Empezó a pirarse clases y a fumar porros, llegando también a trapichear para conseguir unas pelas con las que costearse su consumo. Su madre tuvo que afrontar el pago, a plazos, de algunas multas por ello. Él callaba y asumía vivir sin caprichos. Paquita decía que no se le antojaba nada, pero tampoco estaba la economía familiar para ello. Fumar era como poner una cortina que lo alejaba de una realidad que no le gustaba. Su madre le preguntaba más de una vez: “Por qué no vas a clases, los estudios son una llave que abre puertas”. Ella tuvo que abandonarlos muy pronto y la vida no le había sido fácil. Él respondía: “No me gusta estudiar, tú tampoco estudiaste y aquí estas”. Ella, con cierto disgusto, respondía entonces: “Si yo hubiera tenido estudios no habría tenido que buscarme la vida con los trabajos que casi nadie quiere y que son los peor pagados”.

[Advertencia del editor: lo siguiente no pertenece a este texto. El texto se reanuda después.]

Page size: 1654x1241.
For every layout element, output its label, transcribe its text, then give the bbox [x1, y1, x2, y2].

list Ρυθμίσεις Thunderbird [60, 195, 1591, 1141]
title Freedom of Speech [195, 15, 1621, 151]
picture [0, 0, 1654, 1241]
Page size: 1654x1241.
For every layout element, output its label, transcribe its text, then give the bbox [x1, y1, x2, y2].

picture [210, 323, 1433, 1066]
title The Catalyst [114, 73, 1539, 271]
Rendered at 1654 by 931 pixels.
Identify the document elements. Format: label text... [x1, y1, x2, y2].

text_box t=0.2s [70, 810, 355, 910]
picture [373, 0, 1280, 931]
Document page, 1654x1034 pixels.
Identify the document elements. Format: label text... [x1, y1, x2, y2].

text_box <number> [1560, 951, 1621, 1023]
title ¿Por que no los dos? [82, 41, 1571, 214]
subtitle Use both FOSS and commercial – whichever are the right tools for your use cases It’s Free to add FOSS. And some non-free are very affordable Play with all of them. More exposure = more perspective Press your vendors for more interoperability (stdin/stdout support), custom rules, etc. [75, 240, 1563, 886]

No obstante su verdadero vicio, si puede decirse así, era jugar al fútbol. Cuando salía de casa en su mochila solía llevar un balón que le habían regalado. Otros chicos se preocupan por tener controlado su móvil, el Gato hacia algo parecido con su mochila. Sabía que cuando fumaba se cansaba más, pero la imagen que algunos astros del futbol habían dado al respecto, como Maradona, le servía para justificarse. El insistía en que quería ser “futbolista profesional”, pero también sabía que fumando porros difícilmente llegaría a ello, se lo repetían muchas veces los que le conocían. Alguno de sus amigos le dijo alguna vez: “No seas capullo, así no conseguirás que se fijen en ti”. Él nunca se enfadaba, porque entre amigos se pueden decir todas las cosas.
Le pusieron ese sobrenombre una tarde jugando al fútbol en una pista de su barrio. Alguien que lo presenciaba dijo: “Ese chico es como un gato con la pelota, no la deja quieta, ni que se la quiten”. Desde entonces, su pandilla empezó a llamarle así y a él le gustaba tanto que un día robo algo de dinero en casa para tatuarse un gato en su brazo derecho. Ya no había dudas. Y como seguía fumando petas, algunos le llamaban “el gato colgao”. Sabía que tenían razón, aunque le doliera reconocerlo. El anhelaba que le reconocieran por su valía con el balón, sin más etiquetas.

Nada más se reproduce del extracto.